Loof (1971) described Enchodelus cf. macrodoroides from Spitzbergen (an Arctic Norwegian archipelago), but several measurements show this material is not conspecific with that of Thorne (for instance, L = 1.4-1.5, odontostyle 23-24 µ m long or 1.6-1.8 lip region diam.).

Thorne (1974) again recorded E. macrodoroides from several localities in North America and, although he illustrated the species with his same figures published in 1939, the new material clearly does not compare to the former because the odontostyle is very short (15 µ m) and with a wide aperture (one-third of its length), and the vulva is more posterior (V = 56).

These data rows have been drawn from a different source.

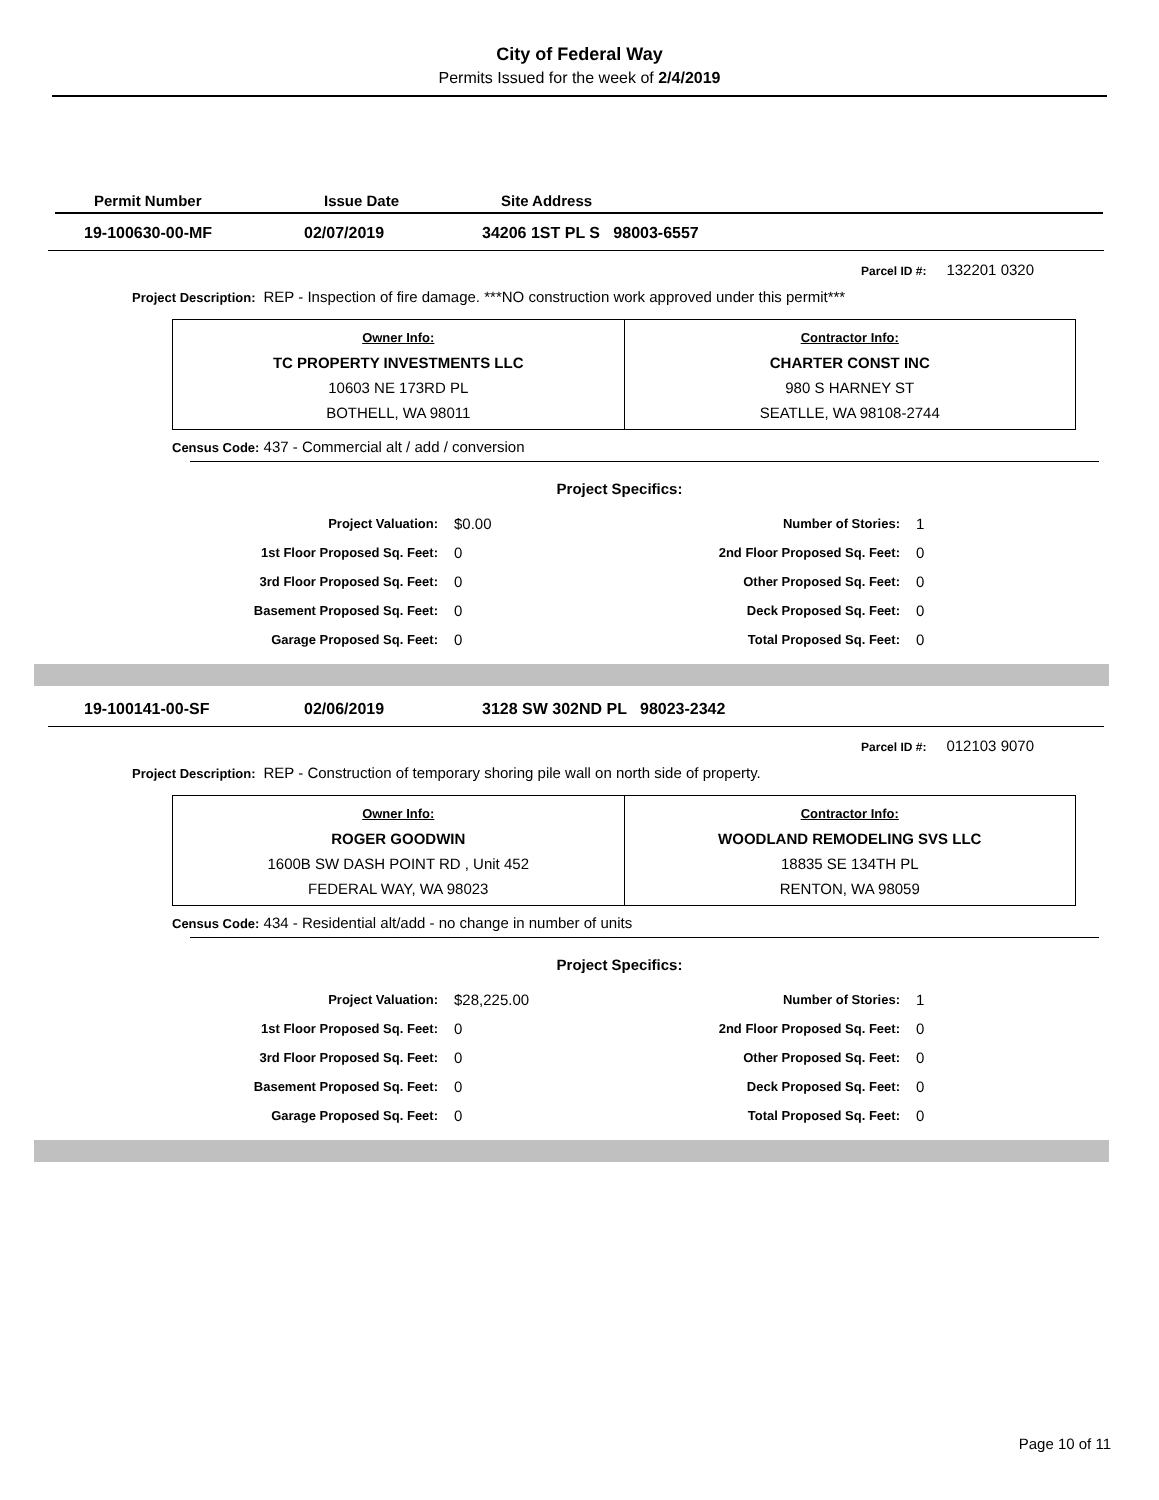City of Federal Way
Permits Issued for the week of 2/4/2019
Permit Number Issue Date Site Address
19-100630-00-MF 02/07/2019 34206 1ST PL S 98003-6557
Parcel ID #: 132201 0320
Project Description: REP - Inspection of fire damage. ***NO construction work approved under this permit***
| Owner Info: TC PROPERTY INVESTMENTS LLC 10603 NE 173RD PL BOTHELL, WA 98011 | Contractor Info: CHARTER CONST INC 980 S HARNEY ST SEATLLE, WA 98108-2744 |
Census Code: 437 - Commercial alt / add / conversion
Project Specifics:
| Project Valuation: | $0.00 | Number of Stories: | 1 |
| 1st Floor Proposed Sq. Feet: | 0 | 2nd Floor Proposed Sq. Feet: | 0 |
| 3rd Floor Proposed Sq. Feet: | 0 | Other Proposed Sq. Feet: | 0 |
| Basement Proposed Sq. Feet: | 0 | Deck Proposed Sq. Feet: | 0 |
| Garage Proposed Sq. Feet: | 0 | Total Proposed Sq. Feet: | 0 |
19-100141-00-SF 02/06/2019 3128 SW 302ND PL 98023-2342
Parcel ID #: 012103 9070
Project Description: REP - Construction of temporary shoring pile wall on north side of property.
| Owner Info: ROGER GOODWIN 1600B SW DASH POINT RD , Unit 452 FEDERAL WAY, WA 98023 | Contractor Info: WOODLAND REMODELING SVS LLC 18835 SE 134TH PL RENTON, WA 98059 |
Census Code: 434 - Residential alt/add - no change in number of units
Project Specifics:
| Project Valuation: | $28,225.00 | Number of Stories: | 1 |
| 1st Floor Proposed Sq. Feet: | 0 | 2nd Floor Proposed Sq. Feet: | 0 |
| 3rd Floor Proposed Sq. Feet: | 0 | Other Proposed Sq. Feet: | 0 |
| Basement Proposed Sq. Feet: | 0 | Deck Proposed Sq. Feet: | 0 |
| Garage Proposed Sq. Feet: | 0 | Total Proposed Sq. Feet: | 0 |
Page 10 of 11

Winiszewska-Slipinska (1987) described E. geraldi from Poland and considered the material identified by Thorne (1939) as E. macrodoroides to belong to the former species. Four paratype females of E. geraldi, deposited at the Museum and Institute of Zoology, Polish Academy of Sciences, were available for study by courtesy of Dr Winiszewska-Slipinska. These individuals completely agree with the original description, although an error in Winiszewska-Slipinska’s measurements has been detected: the odontostyle was said to be 2.1-2.3 lip diam. long; however, the lip region is 14-15 µ m wide and the odontostyle is 39-42 µ m long, so the latter must be at least 2.6 times the lip region diam. This is completely supported by our observations on the paratypes of E. geraldi examined whose lip region is 14.0-14.5 µ m in diam. and odontostyle is 41-42 µ m long, or 2.8-3.0 times the lip region diam., i.e., practically the same as American individuals. With regard to the remaining morphometric and morphological features, the Polish and American populations are almost identical.

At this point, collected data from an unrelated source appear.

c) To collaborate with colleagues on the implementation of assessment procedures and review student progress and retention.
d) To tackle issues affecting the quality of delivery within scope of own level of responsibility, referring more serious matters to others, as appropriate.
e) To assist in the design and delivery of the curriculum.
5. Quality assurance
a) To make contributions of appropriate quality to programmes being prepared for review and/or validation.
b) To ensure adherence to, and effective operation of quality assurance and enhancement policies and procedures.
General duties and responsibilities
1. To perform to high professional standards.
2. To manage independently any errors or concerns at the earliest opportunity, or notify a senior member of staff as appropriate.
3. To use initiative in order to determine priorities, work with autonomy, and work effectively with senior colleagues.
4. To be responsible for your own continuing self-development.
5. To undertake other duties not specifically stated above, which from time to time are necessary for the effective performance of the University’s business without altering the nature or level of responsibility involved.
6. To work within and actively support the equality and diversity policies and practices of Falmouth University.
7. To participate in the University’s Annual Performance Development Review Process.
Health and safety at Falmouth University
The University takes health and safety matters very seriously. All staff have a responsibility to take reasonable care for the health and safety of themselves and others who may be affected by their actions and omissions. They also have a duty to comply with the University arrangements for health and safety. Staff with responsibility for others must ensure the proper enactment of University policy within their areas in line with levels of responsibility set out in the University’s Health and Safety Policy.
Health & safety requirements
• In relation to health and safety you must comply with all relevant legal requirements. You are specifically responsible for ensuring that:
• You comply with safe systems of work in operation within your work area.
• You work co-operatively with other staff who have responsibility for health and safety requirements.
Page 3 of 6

SEPARATION OF E. GERALDI FROM E. LONGIDENS

With the new information here provided, E. geraldi becomes very close to E. longidens. In describing the former species, Winiszewska-Slipinska (1987) differentiated it from the latter by its longer prerectum, much narrower lip region and shorter odontostyle (2.1-2.3 vs 3.0- 4.0 times the lip region diam., although the odontostyle of E. geraldi is actually not so short – see above). Lip region diam. was not explicitly given by Jairajpuri and Loof (1968) (see also Ahmad & Jairajpuri, 1980) in their original description of E. longidens, but their Figure 2B View Fig suggests that the lip region is ca 14 µ m, i.e., more or less equal to that of E. geraldi. The prerectum is scarcely longer in E. geraldi (3-4 and 3.6-6.0 anal body diam. in Polish and American populations of E. geraldi, respectively, vs 1-3 anal body diam. in E. longidens) but, if we take into account that only a small number of specimens of E. longidens are known, such a difference might not be significant. Concerning the odontostyle length, there isapparently a more reliable (although small) difference (2.7- 3.0 vs 3.0-4.0 times the lip region diam.). Amore significant difference between these species is the length of the pharyngeal expansion, distinctly shorter in E. longidens (29-31% of total neck length vs 35-37% in Polish material of E. geraldi and 37-40% in American specimens studied herein). The intersex of E. geraldi described here presents some differences with the known males of E. longidens, having the former shorter spicules (45 vs 53-56 µ m) and fewer ventromedian supplements (4 vs 7-8). Finally, the geographical range of the species is different (holartic in E. geraldi vs paleotropical in E. longidens). In tentative conclusion, both taxa should be regarded as separate and valid species.